Argentine Foreign Minister Reiterates Justice Call for Victims of 1994 AMIA Jewish Center Bombing
Argentina’s foreign minister has reiterated his country’s determination to bring to trial the Iranian-backed terrorists responsible for the July 1994 bombing of the AMIA Jewish center in Buenos Aires — the worst terror atrocity in the country’s history, in which 85 people were killed and over 300 wounded.
“We do not cease in our demand for justice, or our request that the accused appear before Argentine justice,” Argentine Foreign Minister Jorge Faurie told a gathering at the United Nations in New York this week to commemorate the 25th anniversary of the AMIA atrocity.
Faurie said that the AMIA bombing — carried out by Iranian and Hezbollah operatives — “was not only an attack against the Jewish community, but against all Argentines and the democracy of our country.”
He added that his government was committed to “the eradication of antisemitism and all forms of hatred, which are the seeds of violence.”
Other speakers at Monday’s commemorative event included the president of the 73rd session of the General Assembly of the UN, María Fernanda Espinosa; the president of AMIA, Ariel Eichbaum; and the president of the North American section of the World Jewish Congress (WJC), Evelyn Sommer.
85 candles were lit during the ceremony in commemoration of each of the AMIA victims.
Faurie indicated that Argentina would be stepping up its efforts to secure convictions of the Iranian and Hezbollah agents accused of planning the AMIA attack.

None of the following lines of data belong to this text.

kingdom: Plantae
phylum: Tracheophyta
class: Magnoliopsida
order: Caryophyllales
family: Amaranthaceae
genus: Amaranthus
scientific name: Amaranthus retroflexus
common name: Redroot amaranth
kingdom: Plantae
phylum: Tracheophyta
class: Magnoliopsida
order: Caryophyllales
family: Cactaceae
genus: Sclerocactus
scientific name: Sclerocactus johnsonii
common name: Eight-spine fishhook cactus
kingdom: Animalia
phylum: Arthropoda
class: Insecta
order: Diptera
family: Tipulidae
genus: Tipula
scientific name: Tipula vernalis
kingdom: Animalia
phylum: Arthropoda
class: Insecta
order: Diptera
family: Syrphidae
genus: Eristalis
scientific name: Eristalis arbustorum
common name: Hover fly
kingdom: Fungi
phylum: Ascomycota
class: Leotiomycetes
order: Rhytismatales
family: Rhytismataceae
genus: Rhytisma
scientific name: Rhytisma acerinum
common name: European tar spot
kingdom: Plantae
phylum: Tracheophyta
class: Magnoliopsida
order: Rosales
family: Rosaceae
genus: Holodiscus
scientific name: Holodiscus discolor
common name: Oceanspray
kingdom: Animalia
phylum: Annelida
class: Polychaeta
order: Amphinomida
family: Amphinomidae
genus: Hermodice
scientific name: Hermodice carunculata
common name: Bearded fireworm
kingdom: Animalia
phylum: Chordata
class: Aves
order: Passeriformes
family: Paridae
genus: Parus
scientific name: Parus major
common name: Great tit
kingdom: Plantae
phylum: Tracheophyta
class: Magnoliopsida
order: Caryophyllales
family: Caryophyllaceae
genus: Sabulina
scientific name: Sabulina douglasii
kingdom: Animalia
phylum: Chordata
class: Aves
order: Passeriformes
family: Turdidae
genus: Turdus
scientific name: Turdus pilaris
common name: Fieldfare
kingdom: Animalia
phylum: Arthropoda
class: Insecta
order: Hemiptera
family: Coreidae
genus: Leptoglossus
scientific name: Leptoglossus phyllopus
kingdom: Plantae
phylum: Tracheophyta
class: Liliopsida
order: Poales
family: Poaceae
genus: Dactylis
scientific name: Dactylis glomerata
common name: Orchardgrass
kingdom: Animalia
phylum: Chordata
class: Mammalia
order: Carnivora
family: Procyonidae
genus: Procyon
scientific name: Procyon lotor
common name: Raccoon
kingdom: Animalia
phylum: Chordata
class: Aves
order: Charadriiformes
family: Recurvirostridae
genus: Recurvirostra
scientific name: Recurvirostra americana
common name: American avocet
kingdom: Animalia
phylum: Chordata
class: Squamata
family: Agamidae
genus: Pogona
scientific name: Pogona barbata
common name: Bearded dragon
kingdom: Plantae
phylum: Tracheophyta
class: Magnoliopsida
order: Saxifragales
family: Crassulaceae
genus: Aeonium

In 2007, the global law enforcement agency Interpol issued six “red notices,” a form of international arrest warrant, for the wanted men — itself the result of a sustained investigation by the late Argentine federal prosecutor Alberto Nisman.
Nisman was assassinated in January 2015 as he was about to reveal the collusion between the Tehran regime and the former government of President Cristina Kirchner to cover up Iranian responsibility for the AMIA attack.